(PROBLEM STATEMENT): Please transcribe the data below in full, word for word, without the images.

Stored data entries:
[Start of section]

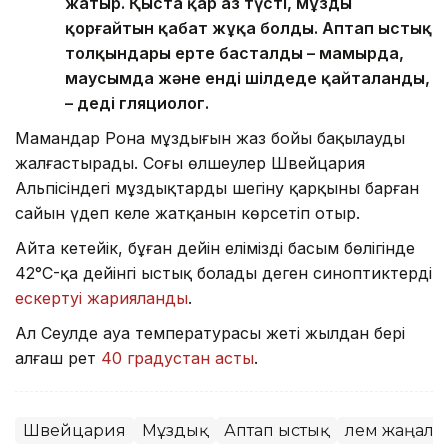
жатыр. Қыста қар аз түсті, мұзды
қорғайтын қабат жұқа болды. Аптап ыстық
толқындары ерте басталды – мамырда,
маусымда және енді шілдеде қайталанды,
– деді гляциолог.
Мамандар Рона мұздығын жаз бойы бақылауды
жалғастырады. Соңғы өлшеулер Швейцария
Альпісіндегі мұздықтардың шегіну қарқыны барған
сайын үдеп келе жатқанын көрсетіп отыр.
Айта кетейік, бұған дейін еліміздің басым бөлігінде
42°C-қа дейінгі ыстық болады деген синоптиктердің
ескертуі жарияланды
.
Ал Сеулде ауа температурасы жеті жылдан бері
алғаш рет
40 градустан асты
.
Швейцария
Мұздық
Аптап ыстық
Әлем жаңал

[End of section]

(REPLY):
жатыр. Қыста қар аз түсті, мұзды
қорғайтын қабат жұқа болды. Аптап ыстық
толқындары ерте басталды – мамырда,
маусымда және енді шілдеде қайталанды,
– деді гляциолог.
Мамандар Рона мұздығын жаз бойы бақылауды
жалғастырады. Соңғы өлшеулер Швейцария
Альпісіндегі мұздықтардың шегіну қарқыны барған
сайын үдеп келе жатқанын көрсетіп отыр.
Айта кетейік, бұған дейін еліміздің басым бөлігінде
42°C-қа дейінгі ыстық болады деген синоптиктердің
ескертуі жарияланды
.
Ал Сеулде ауа температурасы жеті жылдан бері
алғаш рет
40 градустан асты
.
Швейцария
Мұздық
Аптап ыстық
Әлем жаңал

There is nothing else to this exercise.